Exercise instructions: Copy each of the rows below character for character, keeping every line break where it falls.

Data in this exercise:
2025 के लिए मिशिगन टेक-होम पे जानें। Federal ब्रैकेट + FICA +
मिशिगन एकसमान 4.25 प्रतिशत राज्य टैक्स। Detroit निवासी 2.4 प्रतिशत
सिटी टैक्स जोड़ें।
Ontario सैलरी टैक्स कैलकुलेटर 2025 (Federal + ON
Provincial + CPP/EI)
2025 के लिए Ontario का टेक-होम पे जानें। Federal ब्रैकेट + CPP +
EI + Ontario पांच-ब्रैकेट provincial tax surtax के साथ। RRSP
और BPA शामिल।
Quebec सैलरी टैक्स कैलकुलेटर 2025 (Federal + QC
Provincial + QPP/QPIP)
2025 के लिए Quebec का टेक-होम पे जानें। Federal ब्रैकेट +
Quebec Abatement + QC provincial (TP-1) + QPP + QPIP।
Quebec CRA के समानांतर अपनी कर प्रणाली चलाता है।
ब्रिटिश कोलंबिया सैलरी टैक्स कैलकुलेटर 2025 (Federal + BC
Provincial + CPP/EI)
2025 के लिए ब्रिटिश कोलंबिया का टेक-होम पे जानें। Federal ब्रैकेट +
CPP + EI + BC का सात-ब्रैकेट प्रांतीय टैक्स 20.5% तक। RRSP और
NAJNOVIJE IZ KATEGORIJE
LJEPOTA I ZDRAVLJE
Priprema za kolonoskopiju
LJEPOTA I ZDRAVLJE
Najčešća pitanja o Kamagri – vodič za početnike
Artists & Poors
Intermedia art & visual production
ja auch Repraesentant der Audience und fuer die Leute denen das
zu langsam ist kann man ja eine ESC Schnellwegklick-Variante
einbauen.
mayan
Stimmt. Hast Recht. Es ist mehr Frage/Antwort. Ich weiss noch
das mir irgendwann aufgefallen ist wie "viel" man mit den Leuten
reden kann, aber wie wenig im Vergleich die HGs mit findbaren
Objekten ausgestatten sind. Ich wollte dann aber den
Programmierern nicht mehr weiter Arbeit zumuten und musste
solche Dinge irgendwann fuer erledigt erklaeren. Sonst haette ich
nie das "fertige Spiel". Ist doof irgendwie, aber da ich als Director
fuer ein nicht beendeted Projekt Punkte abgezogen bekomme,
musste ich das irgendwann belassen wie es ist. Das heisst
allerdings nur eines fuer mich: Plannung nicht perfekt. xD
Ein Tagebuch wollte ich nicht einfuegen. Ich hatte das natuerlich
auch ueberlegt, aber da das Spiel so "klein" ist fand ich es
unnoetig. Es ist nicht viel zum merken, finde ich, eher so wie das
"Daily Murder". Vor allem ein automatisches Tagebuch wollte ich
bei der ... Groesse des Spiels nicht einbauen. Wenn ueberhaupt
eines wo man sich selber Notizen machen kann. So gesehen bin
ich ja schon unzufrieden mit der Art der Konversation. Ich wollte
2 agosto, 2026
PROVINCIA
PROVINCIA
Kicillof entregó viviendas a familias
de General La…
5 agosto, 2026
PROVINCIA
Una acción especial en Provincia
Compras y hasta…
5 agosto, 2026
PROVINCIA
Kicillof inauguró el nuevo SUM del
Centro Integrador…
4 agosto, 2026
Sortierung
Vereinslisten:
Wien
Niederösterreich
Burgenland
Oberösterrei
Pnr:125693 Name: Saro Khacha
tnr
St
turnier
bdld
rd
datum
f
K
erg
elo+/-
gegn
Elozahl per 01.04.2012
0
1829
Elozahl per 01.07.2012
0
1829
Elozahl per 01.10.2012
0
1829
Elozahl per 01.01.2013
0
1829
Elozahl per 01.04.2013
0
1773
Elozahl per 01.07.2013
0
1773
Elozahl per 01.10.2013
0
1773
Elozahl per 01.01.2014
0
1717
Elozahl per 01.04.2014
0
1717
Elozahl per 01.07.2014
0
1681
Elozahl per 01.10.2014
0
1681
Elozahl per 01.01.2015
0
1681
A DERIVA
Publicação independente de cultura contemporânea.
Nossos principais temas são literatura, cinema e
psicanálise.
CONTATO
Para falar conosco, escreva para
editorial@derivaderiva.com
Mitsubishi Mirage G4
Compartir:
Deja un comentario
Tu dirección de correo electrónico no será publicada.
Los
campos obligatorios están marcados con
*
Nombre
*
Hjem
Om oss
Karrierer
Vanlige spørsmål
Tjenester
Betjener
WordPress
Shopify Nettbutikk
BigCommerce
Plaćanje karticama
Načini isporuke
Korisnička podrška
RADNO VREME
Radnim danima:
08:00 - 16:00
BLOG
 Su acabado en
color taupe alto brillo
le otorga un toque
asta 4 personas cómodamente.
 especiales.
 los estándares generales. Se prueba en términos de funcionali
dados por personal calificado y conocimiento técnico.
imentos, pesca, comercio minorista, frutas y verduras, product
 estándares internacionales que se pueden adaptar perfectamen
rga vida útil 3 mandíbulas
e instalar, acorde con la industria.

Result:
2025 के लिए मिशिगन टेक-होम पे जानें। Federal ब्रैकेट + FICA +
मिशिगन एकसमान 4.25 प्रतिशत राज्य टैक्स। Detroit निवासी 2.4 प्रतिशत
सिटी टैक्स जोड़ें।
Ontario सैलरी टैक्स कैलकुलेटर 2025 (Federal + ON
Provincial + CPP/EI)
2025 के लिए Ontario का टेक-होम पे जानें। Federal ब्रैकेट + CPP +
EI + Ontario पांच-ब्रैकेट provincial tax surtax के साथ। RRSP
और BPA शामिल।
Quebec सैलरी टैक्स कैलकुलेटर 2025 (Federal + QC
Provincial + QPP/QPIP)
2025 के लिए Quebec का टेक-होम पे जानें। Federal ब्रैकेट +
Quebec Abatement + QC provincial (TP-1) + QPP + QPIP।
Quebec CRA के समानांतर अपनी कर प्रणाली चलाता है।
ब्रिटिश कोलंबिया सैलरी टैक्स कैलकुलेटर 2025 (Federal + BC
Provincial + CPP/EI)
2025 के लिए ब्रिटिश कोलंबिया का टेक-होम पे जानें। Federal ब्रैकेट +
CPP + EI + BC का सात-ब्रैकेट प्रांतीय टैक्स 20.5% तक। RRSP और
NAJNOVIJE IZ KATEGORIJE
LJEPOTA I ZDRAVLJE
Priprema za kolonoskopiju
LJEPOTA I ZDRAVLJE
Najčešća pitanja o Kamagri – vodič za početnike
Artists & Poors
Intermedia art & visual production
ja auch Repraesentant der Audience und fuer die Leute denen das
zu langsam ist kann man ja eine ESC Schnellwegklick-Variante
einbauen.
mayan
Stimmt. Hast Recht. Es ist mehr Frage/Antwort. Ich weiss noch
das mir irgendwann aufgefallen ist wie "viel" man mit den Leuten
reden kann, aber wie wenig im Vergleich die HGs mit findbaren
Objekten ausgestatten sind. Ich wollte dann aber den
Programmierern nicht mehr weiter Arbeit zumuten und musste
solche Dinge irgendwann fuer erledigt erklaeren. Sonst haette ich
nie das "fertige Spiel". Ist doof irgendwie, aber da ich als Director
fuer ein nicht beendeted Projekt Punkte abgezogen bekomme,
musste ich das irgendwann belassen wie es ist. Das heisst
allerdings nur eines fuer mich: Plannung nicht perfekt. xD
Ein Tagebuch wollte ich nicht einfuegen. Ich hatte das natuerlich
auch ueberlegt, aber da das Spiel so "klein" ist fand ich es
unnoetig. Es ist nicht viel zum merken, finde ich, eher so wie das
"Daily Murder". Vor allem ein automatisches Tagebuch wollte ich
bei der ... Groesse des Spiels nicht einbauen. Wenn ueberhaupt
eines wo man sich selber Notizen machen kann. So gesehen bin
ich ja schon unzufrieden mit der Art der Konversation. Ich wollte
2 agosto, 2026
PROVINCIA
PROVINCIA
Kicillof entregó viviendas a familias
de General La…
5 agosto, 2026
PROVINCIA
Una acción especial en Provincia
Compras y hasta…
5 agosto, 2026
PROVINCIA
Kicillof inauguró el nuevo SUM del
Centro Integrador…
4 agosto, 2026
Sortierung
Vereinslisten:
Wien
Niederösterreich
Burgenland
Oberösterrei
Pnr:125693 Name: Saro Khacha
tnr
St
turnier
bdld
rd
datum
f
K
erg
elo+/-
gegn
Elozahl per 01.04.2012
0
1829
Elozahl per 01.07.2012
0
1829
Elozahl per 01.10.2012
0
1829
Elozahl per 01.01.2013
0
1829
Elozahl per 01.04.2013
0
1773
Elozahl per 01.07.2013
0
1773
Elozahl per 01.10.2013
0
1773
Elozahl per 01.01.2014
0
1717
Elozahl per 01.04.2014
0
1717
Elozahl per 01.07.2014
0
1681
Elozahl per 01.10.2014
0
1681
Elozahl per 01.01.2015
0
1681
A DERIVA
Publicação independente de cultura contemporânea.
Nossos principais temas são literatura, cinema e
psicanálise.
CONTATO
Para falar conosco, escreva para
editorial@derivaderiva.com
Mitsubishi Mirage G4
Compartir:
Deja un comentario
Tu dirección de correo electrónico no será publicada.
Los
campos obligatorios están marcados con
*
Nombre
*
Hjem
Om oss
Karrierer
Vanlige spørsmål
Tjenester
Betjener
WordPress
Shopify Nettbutikk
BigCommerce
Plaćanje karticama
Načini isporuke
Korisnička podrška
RADNO VREME
Radnim danima:
08:00 - 16:00
BLOG
 Su acabado en
color taupe alto brillo
le otorga un toque
asta 4 personas cómodamente.
 especiales.
 los estándares generales. Se prueba en términos de funcionali
dados por personal calificado y conocimiento técnico.
imentos, pesca, comercio minorista, frutas y verduras, product
 estándares internacionales que se pueden adaptar perfectamen
rga vida útil 3 mandíbulas
e instalar, acorde con la industria.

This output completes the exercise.